Two problems: first, when network is huge the deep copy will be resource consuming; second, I want an improvement to my nested for loops which gets the ordering of the original instance. (For the second I think something like the sorted method etc pops into my mind.)

Any suggestion?

回答1:

I'm going to suggest a less literal implementation of the algorithm: you don't need to manipulate the DAG at all, you just need to manipulate info about the DAG. The only "interesting" things the algorithm needs are a mapping from a node to its children (the opposite of what your DAG actually stores), and a count of the number of each node's parents.

These are easy to compute, and dicts can be used to associate this info with node names (assuming all names are distinct - if not, you can invent unique names with a bit more code).

Then this should work:

def topsort(dag):
    name2node = {node.name: node for node in dag.nodes}
    # map name to number of predecessors (parents)
    name2npreds = {}
    # map name to list of successors (children)
    name2succs = {name: [] for name in name2node}

    for node in dag.nodes:
        thisname = node.name
        name2npreds[thisname] = len(node.parents)
        for p in node.parents:
            name2succs[p.name].append(thisname)

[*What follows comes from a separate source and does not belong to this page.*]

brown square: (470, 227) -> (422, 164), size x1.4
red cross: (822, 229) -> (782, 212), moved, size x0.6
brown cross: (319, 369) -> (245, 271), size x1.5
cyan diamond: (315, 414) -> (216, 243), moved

    result = [n for n, npreds in name2npreds.items() if npreds == 0]
    for p in result:
        for c in name2succs[p]:
            npreds = name2npreds[c]
            assert npreds
            npreds -= 1
            name2npreds[c] = npreds
            if npreds == 0:
                result.append(c)

    if len(result) < len(name2node):
        raise ValueError("no topsort - cycle")
    return tuple(name2node[p] for p in result)

There's one subtle point here: the outer loop appends to result while it's iterating over result. That's intentional. The effect is that every element in result is processed exactly once by the outer loop, regardless of whether an element was in the initial result or added later.

Note that while the input DAG and Nodes are traversed, nothing in them is altered.